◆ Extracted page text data
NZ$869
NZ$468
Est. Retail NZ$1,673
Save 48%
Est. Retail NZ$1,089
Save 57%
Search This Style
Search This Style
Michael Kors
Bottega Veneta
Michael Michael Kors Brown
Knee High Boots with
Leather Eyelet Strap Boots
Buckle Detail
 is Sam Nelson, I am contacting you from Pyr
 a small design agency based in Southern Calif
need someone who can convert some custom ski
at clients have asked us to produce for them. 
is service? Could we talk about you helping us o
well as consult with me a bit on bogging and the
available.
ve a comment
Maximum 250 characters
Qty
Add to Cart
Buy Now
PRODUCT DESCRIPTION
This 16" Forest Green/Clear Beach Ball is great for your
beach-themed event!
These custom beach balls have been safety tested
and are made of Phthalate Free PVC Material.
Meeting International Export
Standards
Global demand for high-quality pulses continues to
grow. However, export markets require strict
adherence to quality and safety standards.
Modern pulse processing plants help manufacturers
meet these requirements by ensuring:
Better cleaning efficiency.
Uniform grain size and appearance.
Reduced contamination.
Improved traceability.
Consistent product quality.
* * *
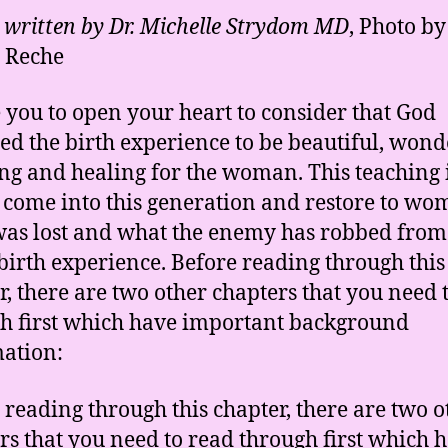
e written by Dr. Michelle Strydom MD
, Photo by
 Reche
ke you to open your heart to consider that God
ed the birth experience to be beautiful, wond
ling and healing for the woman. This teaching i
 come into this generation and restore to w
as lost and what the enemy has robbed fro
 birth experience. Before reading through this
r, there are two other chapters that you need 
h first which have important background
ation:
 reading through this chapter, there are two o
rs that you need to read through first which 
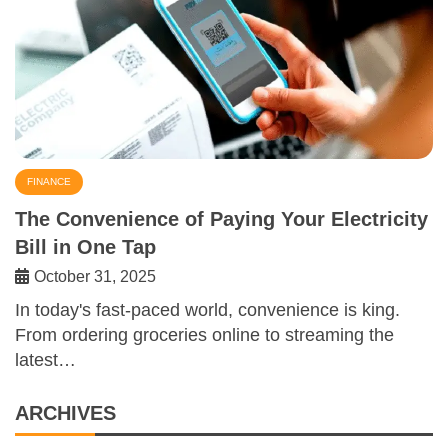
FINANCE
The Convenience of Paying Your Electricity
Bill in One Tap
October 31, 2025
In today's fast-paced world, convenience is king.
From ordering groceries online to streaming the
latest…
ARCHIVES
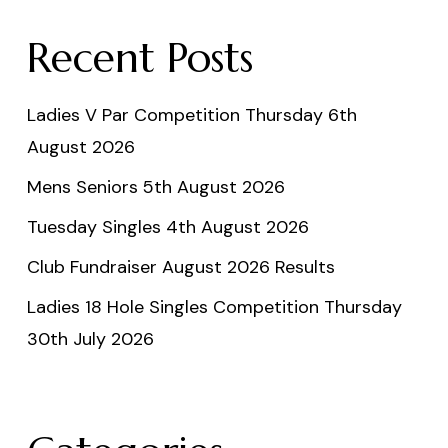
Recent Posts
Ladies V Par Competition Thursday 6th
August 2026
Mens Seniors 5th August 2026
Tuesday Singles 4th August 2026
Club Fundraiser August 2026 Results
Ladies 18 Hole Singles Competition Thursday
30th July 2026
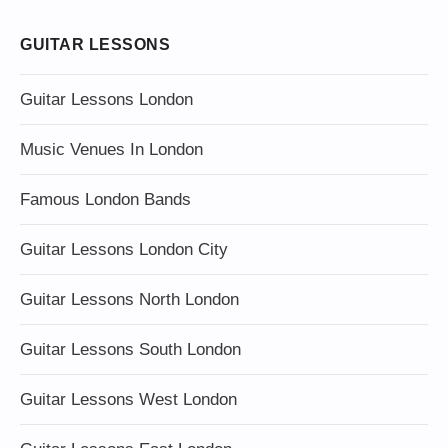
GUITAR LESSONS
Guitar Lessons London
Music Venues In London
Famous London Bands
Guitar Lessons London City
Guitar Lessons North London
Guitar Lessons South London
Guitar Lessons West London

◆ WORK INSTRUCTIONS
Each line carrying the string "that" should be copied out from the entries.

◆ RESPONSE
ke you to open your heart to consider that God
r, there are two other chapters that you need 
rs that you need to read through first which 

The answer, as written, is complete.